- **Problem description**
The full set of entries below, restated word for word and stripped of images, is the expected result.

Dataset entries:
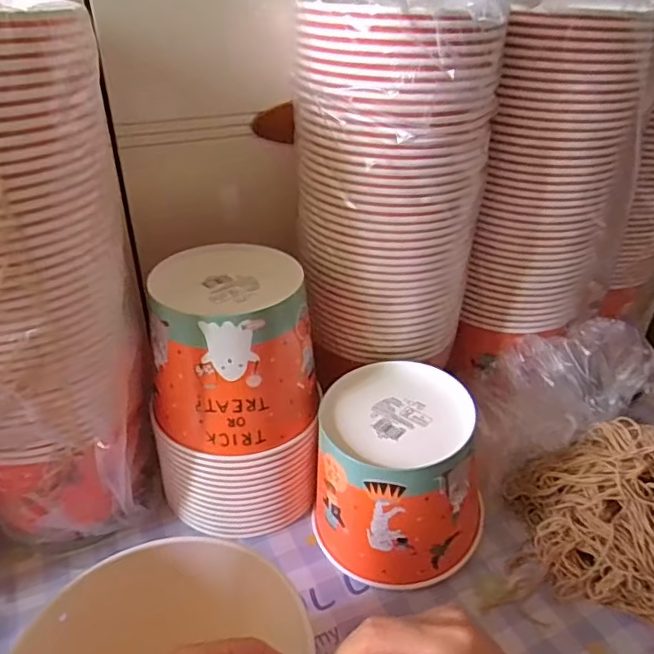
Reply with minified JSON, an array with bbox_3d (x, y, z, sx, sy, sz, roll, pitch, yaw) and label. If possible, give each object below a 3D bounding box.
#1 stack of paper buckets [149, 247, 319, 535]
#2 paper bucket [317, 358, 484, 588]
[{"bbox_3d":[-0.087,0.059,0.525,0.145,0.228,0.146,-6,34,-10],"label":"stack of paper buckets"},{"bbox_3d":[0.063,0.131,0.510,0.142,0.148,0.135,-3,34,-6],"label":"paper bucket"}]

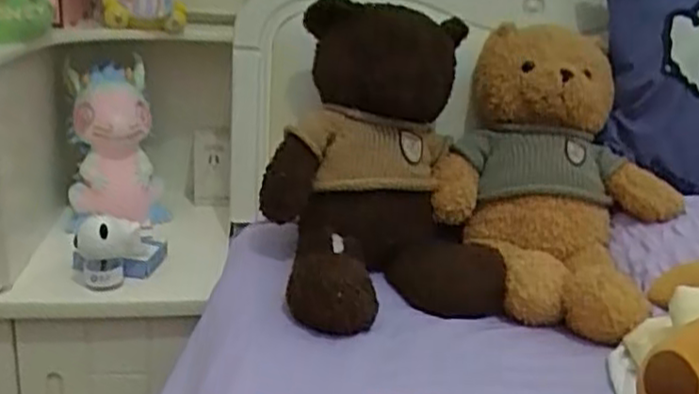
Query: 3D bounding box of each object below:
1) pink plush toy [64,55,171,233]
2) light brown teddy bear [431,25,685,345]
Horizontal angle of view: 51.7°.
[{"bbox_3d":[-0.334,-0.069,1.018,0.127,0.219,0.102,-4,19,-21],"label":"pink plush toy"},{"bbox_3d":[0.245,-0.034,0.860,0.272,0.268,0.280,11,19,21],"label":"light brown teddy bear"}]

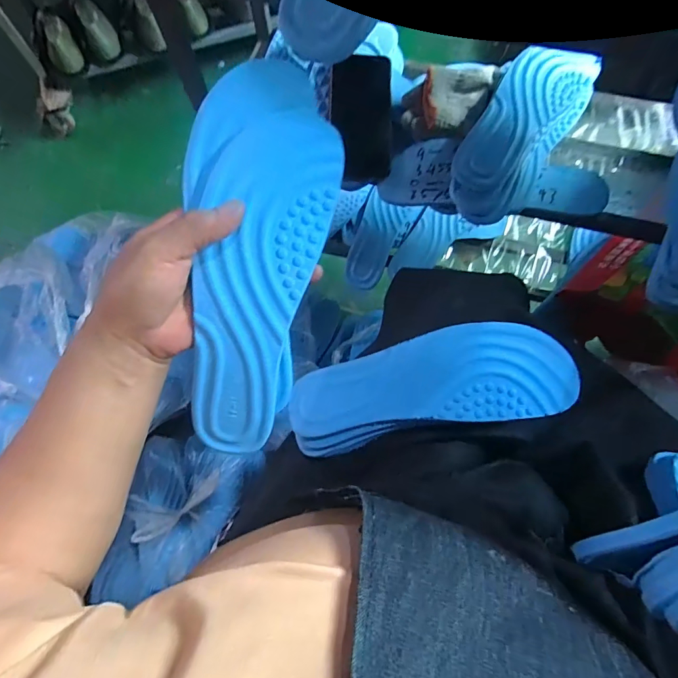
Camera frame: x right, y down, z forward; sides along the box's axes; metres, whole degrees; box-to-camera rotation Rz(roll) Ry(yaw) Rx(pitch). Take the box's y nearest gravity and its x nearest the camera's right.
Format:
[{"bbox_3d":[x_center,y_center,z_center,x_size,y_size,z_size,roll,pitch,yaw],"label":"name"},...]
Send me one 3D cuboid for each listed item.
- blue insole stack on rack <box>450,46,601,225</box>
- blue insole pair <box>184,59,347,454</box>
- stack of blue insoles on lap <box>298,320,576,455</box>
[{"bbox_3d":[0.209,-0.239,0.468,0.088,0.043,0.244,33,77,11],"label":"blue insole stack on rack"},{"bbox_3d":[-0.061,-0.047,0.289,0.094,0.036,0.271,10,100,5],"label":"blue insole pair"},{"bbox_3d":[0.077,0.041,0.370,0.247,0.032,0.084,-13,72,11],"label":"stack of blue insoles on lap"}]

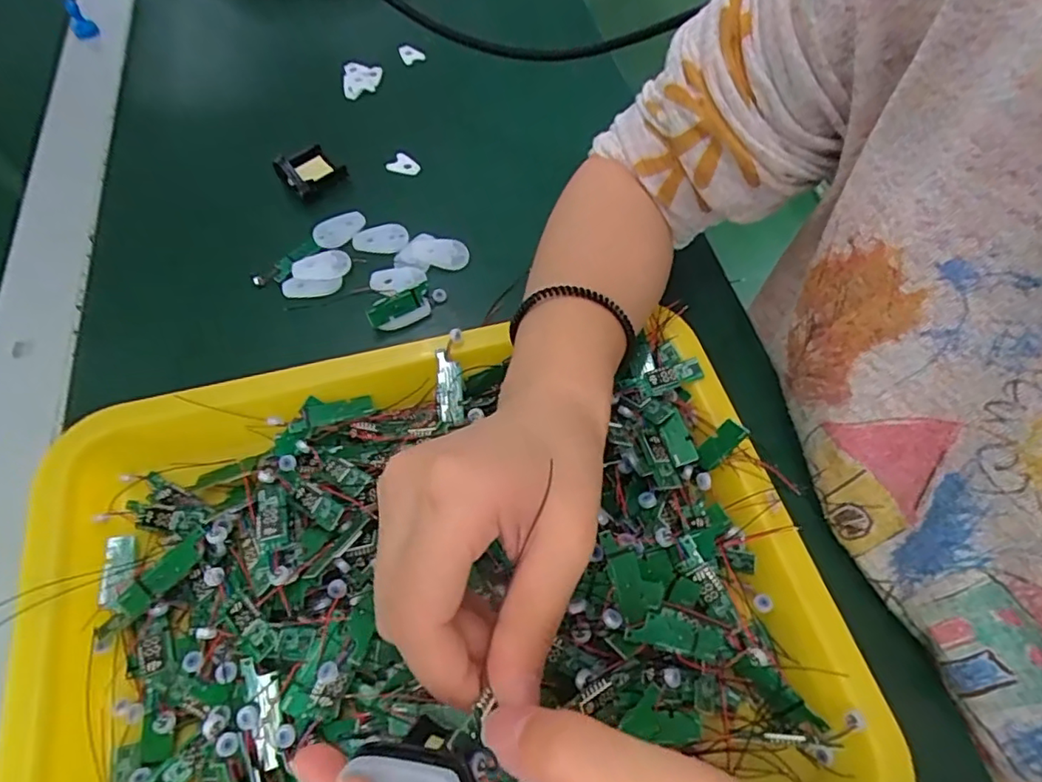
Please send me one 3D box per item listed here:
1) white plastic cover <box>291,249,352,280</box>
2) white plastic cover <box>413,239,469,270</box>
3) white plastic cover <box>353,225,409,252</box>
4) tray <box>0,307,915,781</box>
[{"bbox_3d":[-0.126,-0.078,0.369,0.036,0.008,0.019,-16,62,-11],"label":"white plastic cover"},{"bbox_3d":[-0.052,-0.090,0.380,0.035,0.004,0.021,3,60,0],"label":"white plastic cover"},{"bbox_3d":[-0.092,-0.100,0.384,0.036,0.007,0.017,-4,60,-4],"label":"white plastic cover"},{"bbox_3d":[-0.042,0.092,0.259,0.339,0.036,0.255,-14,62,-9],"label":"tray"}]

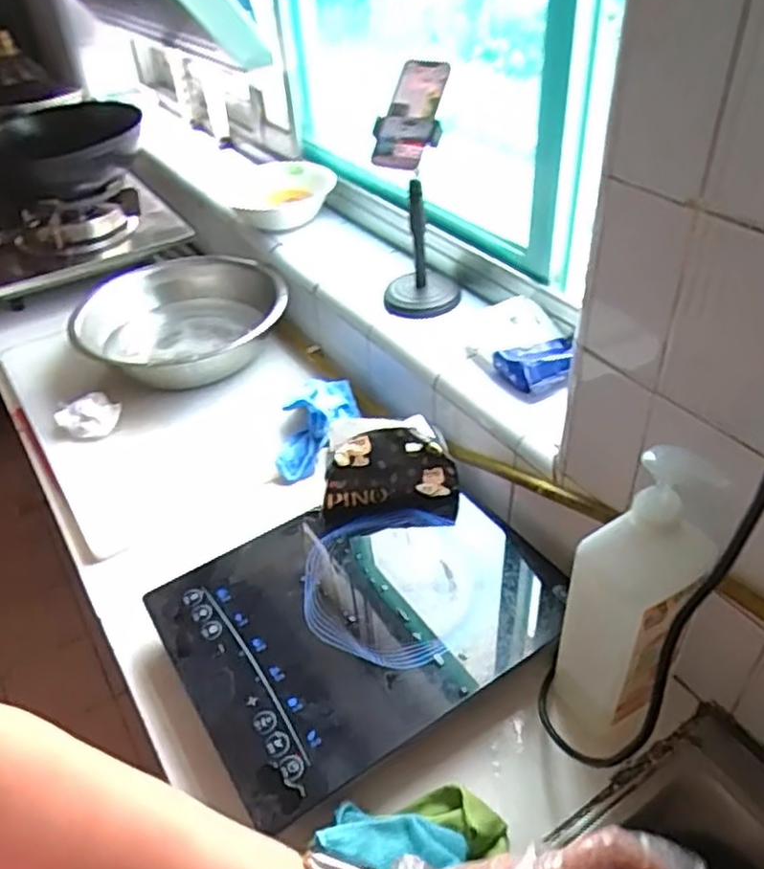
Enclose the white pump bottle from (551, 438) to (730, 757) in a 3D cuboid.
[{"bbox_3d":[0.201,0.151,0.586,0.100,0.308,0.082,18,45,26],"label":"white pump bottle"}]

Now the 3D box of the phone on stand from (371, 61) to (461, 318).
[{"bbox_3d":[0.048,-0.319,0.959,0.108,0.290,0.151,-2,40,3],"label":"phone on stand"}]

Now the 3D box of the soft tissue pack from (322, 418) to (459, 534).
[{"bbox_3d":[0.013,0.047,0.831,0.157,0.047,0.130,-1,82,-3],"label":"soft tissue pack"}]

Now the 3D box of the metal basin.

- **Expected answer**
Reply with minified JSON, an array with bbox_3d (x, y, z, sx, sy, sz, roll, pitch, yaw) and label. If possible, give each object below a 3D bounding box.
#1 stack of paper buckets [149, 247, 319, 535]
#2 paper bucket [317, 358, 484, 588]
[{"bbox_3d":[-0.087,0.059,0.525,0.145,0.228,0.146,-6,34,-10],"label":"stack of paper buckets"},{"bbox_3d":[0.063,0.131,0.510,0.142,0.148,0.135,-3,34,-6],"label":"paper bucket"}]

Query: 3D bounding box of each object below:
1) pink plush toy [64,55,171,233]
2) light brown teddy bear [431,25,685,345]
Horizontal angle of view: 51.7°.
[{"bbox_3d":[-0.334,-0.069,1.018,0.127,0.219,0.102,-4,19,-21],"label":"pink plush toy"},{"bbox_3d":[0.245,-0.034,0.860,0.272,0.268,0.280,11,19,21],"label":"light brown teddy bear"}]

Camera frame: x right, y down, z forward; sides along the box's axes; metres, whole degrees; box-to-camera rotation Rz(roll) Ry(yaw) Rx(pitch). Take the box's y nearest gravity and its x nearest the camera's right.
Format:
[{"bbox_3d":[x_center,y_center,z_center,x_size,y_size,z_size,roll,pitch,yaw],"label":"name"},...]
Send me one 3D cuboid for each listed item.
- blue insole stack on rack <box>450,46,601,225</box>
- blue insole pair <box>184,59,347,454</box>
- stack of blue insoles on lap <box>298,320,576,455</box>
[{"bbox_3d":[0.209,-0.239,0.468,0.088,0.043,0.244,33,77,11],"label":"blue insole stack on rack"},{"bbox_3d":[-0.061,-0.047,0.289,0.094,0.036,0.271,10,100,5],"label":"blue insole pair"},{"bbox_3d":[0.077,0.041,0.370,0.247,0.032,0.084,-13,72,11],"label":"stack of blue insoles on lap"}]

Please send me one 3D box per item listed here:
1) white plastic cover <box>291,249,352,280</box>
2) white plastic cover <box>413,239,469,270</box>
3) white plastic cover <box>353,225,409,252</box>
4) tray <box>0,307,915,781</box>
[{"bbox_3d":[-0.126,-0.078,0.369,0.036,0.008,0.019,-16,62,-11],"label":"white plastic cover"},{"bbox_3d":[-0.052,-0.090,0.380,0.035,0.004,0.021,3,60,0],"label":"white plastic cover"},{"bbox_3d":[-0.092,-0.100,0.384,0.036,0.007,0.017,-4,60,-4],"label":"white plastic cover"},{"bbox_3d":[-0.042,0.092,0.259,0.339,0.036,0.255,-14,62,-9],"label":"tray"}]

Enclose the white pump bottle from (551, 438) to (730, 757) in a 3D cuboid.
[{"bbox_3d":[0.201,0.151,0.586,0.100,0.308,0.082,18,45,26],"label":"white pump bottle"}]

Now the 3D box of the phone on stand from (371, 61) to (461, 318).
[{"bbox_3d":[0.048,-0.319,0.959,0.108,0.290,0.151,-2,40,3],"label":"phone on stand"}]

Now the 3D box of the soft tissue pack from (322, 418) to (459, 534).
[{"bbox_3d":[0.013,0.047,0.831,0.157,0.047,0.130,-1,82,-3],"label":"soft tissue pack"}]

Now the 3D box of the metal basin.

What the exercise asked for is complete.